# Radial Arm Saw Parts



## Rocky RR (Feb 5, 2008)

I have an old Montgomery Ward (Powr-Kraft) radial arm saw. I'm in need of a replacement trigger switch. Does anyone know where I might find Powr-Kraft parts or a switch that might work? Or, any other solution?

Thanks,
Rocky


----------



## cabinetman (Jul 5, 2007)

Check this website. It lists alternate manufacturers for Powr-Kraft. You may find a current supplier of parts.


----------



## Rocky RR (Feb 5, 2008)

Thanks, I'll give it a try.


----------



## gustbendurango (May 13, 2009)

*Radial arm saw part -replacement trigger switch*

Rocky,
I have the same Powr Kraft radial arm saw and need a replacement trigger switch or a fix for a cracked plastic case on the switch. did you have any luck or does anyone have a suggestion?


----------



## iowaboy.17 (Jun 22, 2009)

PowrKraft TPC-2610C Aux. spindle wanted. My inst book says "Router adapter #84-2613 is needed to mount router bits". Anybody have onr, or know a source I can contact? Thanks in advance. tom in Vt.


----------



## Rocky RR (Feb 5, 2008)

iowaboy.17 said:


> PowrKraft TPC-2610C Aux. spindle wanted. My inst book says "Router adapter #84-2613 is needed to mount router bits". Anybody have onr, or know a source I can contact? Thanks in advance. tom in Vt.




Is this what you're looking for? If so, I have one from my saw that I am willing to sell.


----------



## iowaboy.17 (Jun 22, 2009)
########
**Aim of the task**
According to the radial arm saw parts thread, what number does iowaboy.17's instruction book give for the router adapter needed to mount router bits?

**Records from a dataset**
########
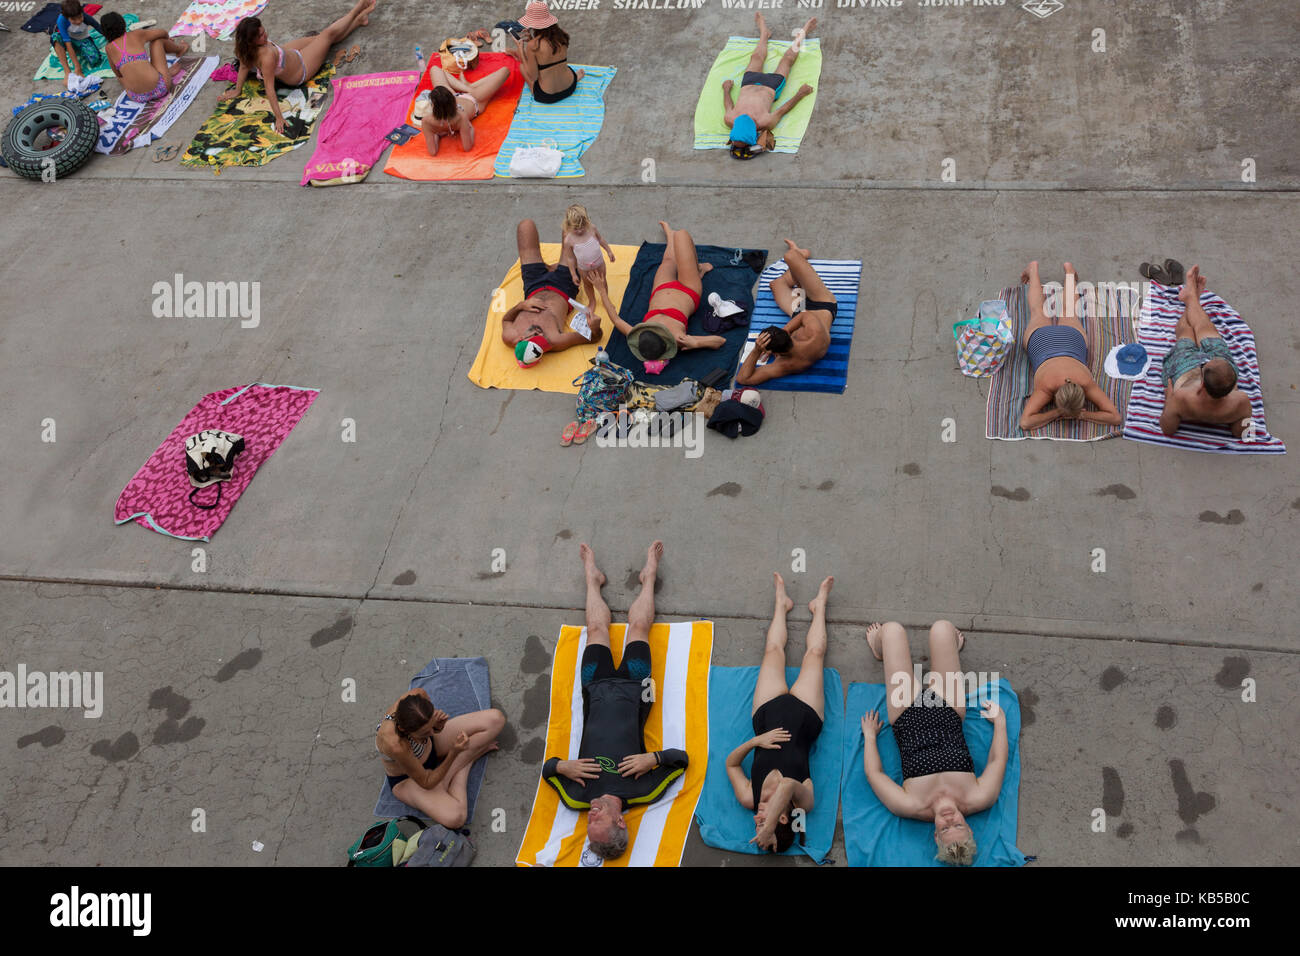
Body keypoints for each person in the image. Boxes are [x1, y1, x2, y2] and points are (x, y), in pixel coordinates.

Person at [540, 542, 689, 861]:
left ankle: (592, 578)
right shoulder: (644, 791)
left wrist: (563, 765)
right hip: (637, 689)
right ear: (620, 821)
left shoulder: (578, 797)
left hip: (594, 688)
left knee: (596, 629)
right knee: (638, 628)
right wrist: (655, 759)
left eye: (588, 823)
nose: (590, 816)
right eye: (598, 822)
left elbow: (548, 770)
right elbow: (683, 759)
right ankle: (649, 577)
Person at [860, 621, 1008, 866]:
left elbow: (874, 774)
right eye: (958, 825)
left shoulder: (910, 806)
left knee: (892, 630)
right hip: (948, 708)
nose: (949, 819)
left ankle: (879, 648)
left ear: (936, 834)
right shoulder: (979, 797)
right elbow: (997, 760)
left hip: (905, 710)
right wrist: (1000, 723)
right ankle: (950, 651)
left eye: (946, 829)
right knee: (942, 628)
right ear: (969, 829)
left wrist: (870, 737)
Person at [727, 572, 832, 853]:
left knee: (773, 650)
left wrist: (754, 742)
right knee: (815, 653)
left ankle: (781, 604)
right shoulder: (803, 802)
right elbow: (786, 784)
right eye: (762, 822)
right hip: (806, 717)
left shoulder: (750, 797)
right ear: (782, 818)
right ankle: (819, 605)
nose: (757, 817)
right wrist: (769, 826)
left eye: (757, 823)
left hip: (766, 715)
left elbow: (731, 765)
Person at [590, 221, 724, 376]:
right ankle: (698, 268)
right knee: (681, 235)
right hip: (688, 290)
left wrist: (601, 290)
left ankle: (670, 236)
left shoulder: (638, 335)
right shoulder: (678, 339)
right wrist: (696, 342)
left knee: (668, 261)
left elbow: (615, 319)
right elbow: (719, 341)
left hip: (662, 288)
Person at [226, 1, 375, 134]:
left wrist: (237, 90)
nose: (265, 36)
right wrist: (279, 118)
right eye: (260, 36)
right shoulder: (266, 58)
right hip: (301, 68)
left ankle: (358, 21)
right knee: (327, 35)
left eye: (263, 32)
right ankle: (358, 9)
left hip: (290, 54)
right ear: (251, 42)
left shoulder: (245, 47)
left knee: (322, 39)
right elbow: (269, 90)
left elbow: (244, 66)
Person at [375, 688, 505, 829]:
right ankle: (465, 764)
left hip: (432, 748)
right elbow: (426, 782)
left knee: (495, 719)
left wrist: (438, 727)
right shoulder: (396, 745)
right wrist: (453, 753)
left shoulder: (418, 695)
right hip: (408, 779)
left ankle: (457, 766)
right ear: (404, 730)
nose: (432, 732)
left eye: (431, 727)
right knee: (456, 818)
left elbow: (432, 730)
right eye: (425, 732)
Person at [1018, 260, 1123, 430]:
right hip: (1044, 343)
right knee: (1044, 310)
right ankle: (1047, 271)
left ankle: (1061, 272)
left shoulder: (1081, 382)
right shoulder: (1058, 385)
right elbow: (1114, 417)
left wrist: (1060, 412)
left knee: (1059, 310)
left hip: (1066, 341)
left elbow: (1026, 422)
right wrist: (1077, 414)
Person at [1158, 264, 1253, 437]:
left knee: (1186, 332)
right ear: (1234, 384)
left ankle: (1191, 300)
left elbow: (1167, 430)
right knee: (1206, 331)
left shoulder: (1181, 398)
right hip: (1218, 381)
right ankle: (1193, 299)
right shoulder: (1241, 401)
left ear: (1202, 383)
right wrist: (1233, 416)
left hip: (1185, 372)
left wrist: (1169, 399)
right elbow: (1242, 433)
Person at [500, 219, 603, 368]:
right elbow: (593, 338)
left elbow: (506, 321)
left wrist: (520, 306)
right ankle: (554, 267)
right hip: (564, 286)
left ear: (521, 339)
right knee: (572, 225)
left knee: (525, 226)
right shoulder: (555, 341)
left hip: (533, 285)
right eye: (542, 340)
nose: (540, 335)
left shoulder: (510, 336)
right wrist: (595, 328)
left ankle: (548, 268)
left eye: (535, 336)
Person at [737, 239, 834, 385]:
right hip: (823, 303)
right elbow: (804, 315)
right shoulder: (813, 334)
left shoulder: (785, 365)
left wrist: (757, 351)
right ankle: (799, 259)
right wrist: (778, 336)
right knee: (788, 263)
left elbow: (743, 378)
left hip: (803, 309)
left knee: (780, 276)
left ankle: (799, 263)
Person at [723, 13, 816, 160]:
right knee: (788, 59)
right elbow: (784, 108)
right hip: (772, 86)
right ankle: (802, 34)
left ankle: (764, 34)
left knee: (756, 57)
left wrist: (726, 90)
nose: (745, 117)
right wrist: (800, 94)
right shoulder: (765, 122)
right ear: (754, 131)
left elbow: (728, 105)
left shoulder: (730, 119)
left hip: (749, 82)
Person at [420, 63, 512, 156]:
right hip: (475, 99)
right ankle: (468, 87)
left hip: (450, 99)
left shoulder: (426, 121)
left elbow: (432, 151)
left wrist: (436, 134)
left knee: (435, 69)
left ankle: (466, 86)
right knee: (505, 71)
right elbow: (467, 147)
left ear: (433, 105)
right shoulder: (460, 116)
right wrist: (470, 127)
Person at [100, 12, 189, 105]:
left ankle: (153, 78)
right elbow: (162, 32)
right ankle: (180, 49)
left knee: (124, 74)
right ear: (123, 23)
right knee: (157, 41)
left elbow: (118, 74)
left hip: (136, 96)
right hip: (161, 88)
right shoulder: (136, 34)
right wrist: (167, 39)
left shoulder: (109, 48)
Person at [512, 1, 584, 105]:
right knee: (559, 66)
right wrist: (533, 39)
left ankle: (534, 92)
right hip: (570, 87)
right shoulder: (563, 35)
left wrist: (521, 49)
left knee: (523, 67)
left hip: (547, 96)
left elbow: (533, 76)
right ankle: (575, 77)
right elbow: (548, 54)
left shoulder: (533, 45)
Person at [560, 203, 615, 286]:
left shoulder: (592, 228)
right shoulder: (568, 240)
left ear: (587, 221)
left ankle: (604, 296)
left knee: (603, 281)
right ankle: (592, 299)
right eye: (576, 228)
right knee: (587, 285)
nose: (580, 231)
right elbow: (570, 258)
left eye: (582, 226)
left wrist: (609, 251)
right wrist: (573, 274)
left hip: (599, 264)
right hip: (583, 268)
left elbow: (600, 239)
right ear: (569, 225)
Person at [49, 1, 103, 80]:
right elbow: (68, 45)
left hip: (82, 39)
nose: (78, 21)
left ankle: (80, 50)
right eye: (74, 19)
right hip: (68, 41)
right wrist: (77, 68)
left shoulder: (86, 17)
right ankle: (67, 71)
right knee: (54, 37)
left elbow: (99, 28)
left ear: (82, 12)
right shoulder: (61, 20)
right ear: (67, 17)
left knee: (95, 60)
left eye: (80, 17)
########
**Solution**
#84-2613